The U.S. Food and Drug Administration recently approved a drug that costs $2.1 million — a potential cure for a childhood disorder that afflicts children under 2 years of age.
According to Bloomberg, Novartis AG’s Zolgensma is considered to be a gene therapy targeting children who have an illness called spinal muscular atrophy.
The drugmaker based in Basel, Switzerland is willing to wheel and deal, offering payment options and refunds for those who have a failed treatment and also offering discounts to insurance companies who provide swift coverage.
Roger Stark, a health care analyst for the Washington Policy Center, said the high cost would be worth it for families.
“I don't have an opinion on the price, mainly because I don't know the cost of the R&D,” Stark told the FDA Reporter. “It is cheaper than the other alternative and is a one-time treatment. From a purely financial perspective, you could weigh the cost of the therapy against the infant's lifetime productivity which is likely to be higher. From an ethical standpoint, one could say that any potentially curative treatment is worth the cost — especially from the family's standpoint.”
Stark believes gene therapy very well could be the future.
Stark then was asked what kind of precedent this has set.
“This question touches on the whole issue of orphan drugs and therapies. Is it worthwhile for a company to spend the resources to find cures for a very select few patients? I'm not sure anyone can provide a cut-off number for potential patients below which resources should not be spent. In general, I would say the precedent is good,” Stark said.
Stark added there is another issue involved when it comes to gene therapies.
“Many, if not most, gene therapies will be directed toward childhood conditions. Half of all children in Washington state and about 45 percent of kids nationally are in the Medicaid or S-CHIP entitlements. In other words, taxpayers, not insurance companies or the families, will be funding the cost of these expensive therapies for a high percentage of children. Will the government seek price controls. Will the government limit who gets the therapies? There is a lot to be worked out here,” Stark said.
In a press release, a gene therapy investigator and the Novartis chief executive officer talked about the rare disease and the possible cure.

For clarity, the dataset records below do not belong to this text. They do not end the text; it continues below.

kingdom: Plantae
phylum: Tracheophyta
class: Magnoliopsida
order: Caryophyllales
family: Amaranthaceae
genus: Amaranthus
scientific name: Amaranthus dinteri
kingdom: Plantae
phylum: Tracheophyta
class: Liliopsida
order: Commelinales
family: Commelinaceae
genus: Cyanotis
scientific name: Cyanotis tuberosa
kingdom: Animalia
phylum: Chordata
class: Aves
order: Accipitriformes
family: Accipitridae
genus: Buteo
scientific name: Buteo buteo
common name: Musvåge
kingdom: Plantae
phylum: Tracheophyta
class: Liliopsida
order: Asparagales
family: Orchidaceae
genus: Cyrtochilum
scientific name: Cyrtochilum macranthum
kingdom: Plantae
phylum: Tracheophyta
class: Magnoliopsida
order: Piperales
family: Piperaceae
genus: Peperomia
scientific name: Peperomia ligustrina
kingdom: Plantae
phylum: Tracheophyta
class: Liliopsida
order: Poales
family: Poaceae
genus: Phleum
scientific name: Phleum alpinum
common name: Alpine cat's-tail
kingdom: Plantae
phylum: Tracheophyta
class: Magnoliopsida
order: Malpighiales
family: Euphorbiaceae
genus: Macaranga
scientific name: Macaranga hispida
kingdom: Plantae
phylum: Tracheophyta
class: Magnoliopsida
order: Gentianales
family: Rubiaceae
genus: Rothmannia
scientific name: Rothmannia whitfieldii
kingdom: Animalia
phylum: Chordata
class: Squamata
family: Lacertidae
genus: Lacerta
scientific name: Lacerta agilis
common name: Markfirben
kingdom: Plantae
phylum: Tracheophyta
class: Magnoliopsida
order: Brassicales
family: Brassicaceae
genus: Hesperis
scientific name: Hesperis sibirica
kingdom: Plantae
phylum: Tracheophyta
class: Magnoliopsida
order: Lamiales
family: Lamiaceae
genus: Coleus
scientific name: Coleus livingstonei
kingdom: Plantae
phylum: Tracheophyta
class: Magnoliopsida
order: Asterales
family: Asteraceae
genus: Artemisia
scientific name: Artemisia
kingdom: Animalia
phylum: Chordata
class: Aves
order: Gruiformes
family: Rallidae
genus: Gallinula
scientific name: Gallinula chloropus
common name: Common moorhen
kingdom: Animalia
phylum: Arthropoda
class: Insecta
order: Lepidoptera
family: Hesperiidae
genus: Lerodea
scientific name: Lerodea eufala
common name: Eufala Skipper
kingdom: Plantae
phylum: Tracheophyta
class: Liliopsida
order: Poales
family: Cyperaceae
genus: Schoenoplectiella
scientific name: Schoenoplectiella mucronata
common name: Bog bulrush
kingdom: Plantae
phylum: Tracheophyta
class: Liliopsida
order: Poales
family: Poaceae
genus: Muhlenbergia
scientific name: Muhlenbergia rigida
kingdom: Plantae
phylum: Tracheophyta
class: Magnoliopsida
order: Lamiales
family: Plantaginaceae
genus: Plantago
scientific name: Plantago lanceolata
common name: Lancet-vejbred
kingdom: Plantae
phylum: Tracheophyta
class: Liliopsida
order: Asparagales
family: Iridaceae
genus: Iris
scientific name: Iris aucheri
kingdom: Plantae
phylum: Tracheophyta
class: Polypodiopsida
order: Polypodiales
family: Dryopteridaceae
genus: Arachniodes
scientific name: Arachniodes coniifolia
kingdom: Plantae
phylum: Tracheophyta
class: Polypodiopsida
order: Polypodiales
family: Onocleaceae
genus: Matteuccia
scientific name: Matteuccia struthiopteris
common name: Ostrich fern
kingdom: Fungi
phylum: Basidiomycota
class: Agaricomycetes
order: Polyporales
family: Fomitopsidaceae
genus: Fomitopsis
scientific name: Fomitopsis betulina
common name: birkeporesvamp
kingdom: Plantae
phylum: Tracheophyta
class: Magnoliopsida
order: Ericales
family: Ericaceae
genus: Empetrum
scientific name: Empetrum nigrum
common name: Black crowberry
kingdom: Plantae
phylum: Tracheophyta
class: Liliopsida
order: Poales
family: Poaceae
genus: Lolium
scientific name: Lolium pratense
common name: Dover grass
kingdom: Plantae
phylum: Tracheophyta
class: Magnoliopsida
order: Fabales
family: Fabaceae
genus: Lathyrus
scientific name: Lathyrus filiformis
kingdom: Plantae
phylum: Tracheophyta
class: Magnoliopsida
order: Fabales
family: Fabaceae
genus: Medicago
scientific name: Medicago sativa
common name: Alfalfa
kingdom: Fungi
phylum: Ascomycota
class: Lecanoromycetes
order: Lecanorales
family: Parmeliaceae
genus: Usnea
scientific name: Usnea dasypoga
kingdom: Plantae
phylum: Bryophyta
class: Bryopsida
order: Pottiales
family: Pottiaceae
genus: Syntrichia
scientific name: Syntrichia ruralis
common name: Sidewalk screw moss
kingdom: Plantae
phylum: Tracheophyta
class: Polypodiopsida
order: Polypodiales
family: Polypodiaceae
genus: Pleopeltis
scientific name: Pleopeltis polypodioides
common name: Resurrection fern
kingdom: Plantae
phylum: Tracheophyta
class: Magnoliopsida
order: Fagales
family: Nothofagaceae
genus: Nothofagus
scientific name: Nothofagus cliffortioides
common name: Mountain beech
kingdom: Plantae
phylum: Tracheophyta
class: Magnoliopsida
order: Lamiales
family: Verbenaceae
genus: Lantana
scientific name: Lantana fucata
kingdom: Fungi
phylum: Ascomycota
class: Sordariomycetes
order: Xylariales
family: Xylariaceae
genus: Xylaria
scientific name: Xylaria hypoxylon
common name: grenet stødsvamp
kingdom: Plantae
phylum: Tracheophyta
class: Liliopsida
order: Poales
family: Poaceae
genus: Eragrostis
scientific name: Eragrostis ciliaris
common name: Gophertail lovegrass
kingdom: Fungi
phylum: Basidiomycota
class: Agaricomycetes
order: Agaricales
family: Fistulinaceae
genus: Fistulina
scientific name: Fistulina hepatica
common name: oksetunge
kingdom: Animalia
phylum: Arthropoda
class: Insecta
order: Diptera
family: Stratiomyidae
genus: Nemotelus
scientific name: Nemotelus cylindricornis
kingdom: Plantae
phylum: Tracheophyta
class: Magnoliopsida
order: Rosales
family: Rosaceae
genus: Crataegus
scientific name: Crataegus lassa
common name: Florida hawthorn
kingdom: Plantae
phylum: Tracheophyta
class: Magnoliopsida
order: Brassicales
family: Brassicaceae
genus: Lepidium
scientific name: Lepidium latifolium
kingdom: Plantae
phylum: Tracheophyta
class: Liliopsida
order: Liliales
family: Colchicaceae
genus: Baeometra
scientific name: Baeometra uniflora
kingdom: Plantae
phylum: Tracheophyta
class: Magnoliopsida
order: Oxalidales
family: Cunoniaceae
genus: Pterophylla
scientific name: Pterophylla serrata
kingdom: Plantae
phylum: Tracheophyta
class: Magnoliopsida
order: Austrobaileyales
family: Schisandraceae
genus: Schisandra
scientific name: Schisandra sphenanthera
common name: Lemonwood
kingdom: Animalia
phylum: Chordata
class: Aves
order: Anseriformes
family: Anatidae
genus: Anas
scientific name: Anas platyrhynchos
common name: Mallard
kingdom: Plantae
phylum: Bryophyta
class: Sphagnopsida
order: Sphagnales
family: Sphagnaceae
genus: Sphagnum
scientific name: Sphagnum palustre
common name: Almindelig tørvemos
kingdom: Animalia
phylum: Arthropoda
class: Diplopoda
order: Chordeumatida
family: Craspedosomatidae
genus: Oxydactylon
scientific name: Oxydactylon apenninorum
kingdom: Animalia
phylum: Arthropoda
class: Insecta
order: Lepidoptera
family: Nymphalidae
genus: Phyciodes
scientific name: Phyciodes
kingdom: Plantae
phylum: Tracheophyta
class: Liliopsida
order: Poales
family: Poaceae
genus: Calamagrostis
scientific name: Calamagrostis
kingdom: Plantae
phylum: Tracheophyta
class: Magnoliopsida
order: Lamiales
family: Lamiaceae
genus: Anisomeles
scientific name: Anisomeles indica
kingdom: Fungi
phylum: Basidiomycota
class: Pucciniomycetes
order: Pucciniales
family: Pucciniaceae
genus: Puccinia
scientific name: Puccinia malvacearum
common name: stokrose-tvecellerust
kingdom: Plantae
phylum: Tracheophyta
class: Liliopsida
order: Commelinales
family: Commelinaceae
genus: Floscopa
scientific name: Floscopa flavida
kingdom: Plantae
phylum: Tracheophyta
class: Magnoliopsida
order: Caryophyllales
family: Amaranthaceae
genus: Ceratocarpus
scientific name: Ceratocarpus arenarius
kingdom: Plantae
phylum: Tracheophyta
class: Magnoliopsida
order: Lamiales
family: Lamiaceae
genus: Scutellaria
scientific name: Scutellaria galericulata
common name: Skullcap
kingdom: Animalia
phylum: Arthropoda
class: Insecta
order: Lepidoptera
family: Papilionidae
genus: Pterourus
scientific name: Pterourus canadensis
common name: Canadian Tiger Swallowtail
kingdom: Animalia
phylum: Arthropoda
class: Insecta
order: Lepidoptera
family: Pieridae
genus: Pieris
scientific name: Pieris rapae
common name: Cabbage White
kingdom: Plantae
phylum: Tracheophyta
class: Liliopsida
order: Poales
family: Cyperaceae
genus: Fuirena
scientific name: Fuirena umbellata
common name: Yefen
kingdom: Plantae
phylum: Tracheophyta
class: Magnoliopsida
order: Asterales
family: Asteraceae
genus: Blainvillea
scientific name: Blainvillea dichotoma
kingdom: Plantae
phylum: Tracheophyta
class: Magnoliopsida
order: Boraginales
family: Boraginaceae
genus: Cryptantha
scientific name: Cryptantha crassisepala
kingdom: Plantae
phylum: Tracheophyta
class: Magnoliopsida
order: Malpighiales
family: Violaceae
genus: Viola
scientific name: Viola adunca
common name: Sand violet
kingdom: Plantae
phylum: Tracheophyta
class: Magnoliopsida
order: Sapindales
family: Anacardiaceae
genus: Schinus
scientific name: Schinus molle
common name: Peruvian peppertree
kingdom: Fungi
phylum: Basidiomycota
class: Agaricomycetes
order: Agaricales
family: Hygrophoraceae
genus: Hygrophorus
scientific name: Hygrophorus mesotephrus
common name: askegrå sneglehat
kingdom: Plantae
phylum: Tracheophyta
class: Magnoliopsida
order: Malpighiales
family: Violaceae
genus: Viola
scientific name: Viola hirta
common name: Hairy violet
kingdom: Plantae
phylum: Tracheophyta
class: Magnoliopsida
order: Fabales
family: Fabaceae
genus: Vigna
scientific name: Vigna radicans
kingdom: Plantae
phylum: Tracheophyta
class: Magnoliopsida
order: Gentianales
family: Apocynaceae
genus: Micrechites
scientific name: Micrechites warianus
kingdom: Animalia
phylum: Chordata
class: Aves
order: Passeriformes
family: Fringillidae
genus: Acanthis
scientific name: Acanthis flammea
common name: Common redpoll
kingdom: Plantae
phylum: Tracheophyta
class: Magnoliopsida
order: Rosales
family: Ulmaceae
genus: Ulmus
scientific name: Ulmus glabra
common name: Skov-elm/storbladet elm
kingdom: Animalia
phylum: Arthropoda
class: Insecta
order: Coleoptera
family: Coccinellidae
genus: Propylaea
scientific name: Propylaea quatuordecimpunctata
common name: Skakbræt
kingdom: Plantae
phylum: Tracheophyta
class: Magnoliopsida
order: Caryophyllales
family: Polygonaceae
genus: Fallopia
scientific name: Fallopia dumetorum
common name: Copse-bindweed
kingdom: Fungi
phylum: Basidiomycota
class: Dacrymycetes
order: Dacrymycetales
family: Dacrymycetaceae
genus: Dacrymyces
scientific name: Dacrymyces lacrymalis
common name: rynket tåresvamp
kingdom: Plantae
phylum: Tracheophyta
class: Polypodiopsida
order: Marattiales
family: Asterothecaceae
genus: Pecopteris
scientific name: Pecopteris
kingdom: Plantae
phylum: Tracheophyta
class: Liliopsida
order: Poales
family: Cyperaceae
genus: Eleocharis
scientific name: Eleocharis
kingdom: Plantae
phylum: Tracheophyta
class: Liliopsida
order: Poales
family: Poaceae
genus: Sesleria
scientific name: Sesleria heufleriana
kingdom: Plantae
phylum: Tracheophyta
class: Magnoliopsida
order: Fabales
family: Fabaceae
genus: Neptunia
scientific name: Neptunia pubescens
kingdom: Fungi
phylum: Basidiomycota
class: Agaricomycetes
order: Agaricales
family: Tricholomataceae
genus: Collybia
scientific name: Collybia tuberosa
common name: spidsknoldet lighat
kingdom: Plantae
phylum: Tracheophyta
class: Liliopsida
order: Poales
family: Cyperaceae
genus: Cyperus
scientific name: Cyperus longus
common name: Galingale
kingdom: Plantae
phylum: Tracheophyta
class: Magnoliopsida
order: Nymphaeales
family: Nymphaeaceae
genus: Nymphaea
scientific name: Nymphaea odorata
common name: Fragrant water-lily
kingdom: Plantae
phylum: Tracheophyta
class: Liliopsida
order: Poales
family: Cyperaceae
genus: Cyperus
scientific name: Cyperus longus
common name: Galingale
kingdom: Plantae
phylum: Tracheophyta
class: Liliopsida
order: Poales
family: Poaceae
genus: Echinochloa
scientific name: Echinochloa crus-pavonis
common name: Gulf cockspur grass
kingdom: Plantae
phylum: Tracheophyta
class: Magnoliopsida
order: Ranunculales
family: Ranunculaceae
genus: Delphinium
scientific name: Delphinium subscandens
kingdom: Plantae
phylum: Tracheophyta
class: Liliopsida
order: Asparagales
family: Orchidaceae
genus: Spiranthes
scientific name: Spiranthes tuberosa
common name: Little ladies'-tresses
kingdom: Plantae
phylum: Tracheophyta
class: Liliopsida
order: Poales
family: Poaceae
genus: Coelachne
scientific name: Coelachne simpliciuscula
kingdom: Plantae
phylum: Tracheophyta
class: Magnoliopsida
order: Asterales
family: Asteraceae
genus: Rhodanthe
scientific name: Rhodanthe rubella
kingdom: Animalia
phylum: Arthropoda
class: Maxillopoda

“A diagnosis of SMA is devastating, leaving untreated babies who have the most severe form with painfully short, highly medicalized lives, during which they are unable to lift their heads, sit or roll, have difficulty swallowing and breathing and need 24-hour care,” said Jerry Mendell, principal investigator at the Center for Gene Therapy at The Abigail Wexner Research Institute of Nationwide Children's Hospital in Columbus, Ohio in a press release. “In the START clinical trial we conducted with Zolgensma, all children were alive at the conclusion of the study and many were able to sit, roll, crawl, play and some could walk. This level of efficacy, delivered as a single, one-time therapy, is truly remarkable and provides a level of unprecedented hope for families battling SMA Type 1. We now have data four years out from the trial, and we see the durability of this gene therapy.”
“The approval of Zolgensma is a testament to the transformational impact gene therapies can have in reimagining the treatment of life-threatening genetic diseases like spinal muscular atrophy,” said Vas Narasimhan, CEO of Novartis. “We believe Zolgensma could create a lifetime of possibilities for the children and families impacted by this devastating condition.”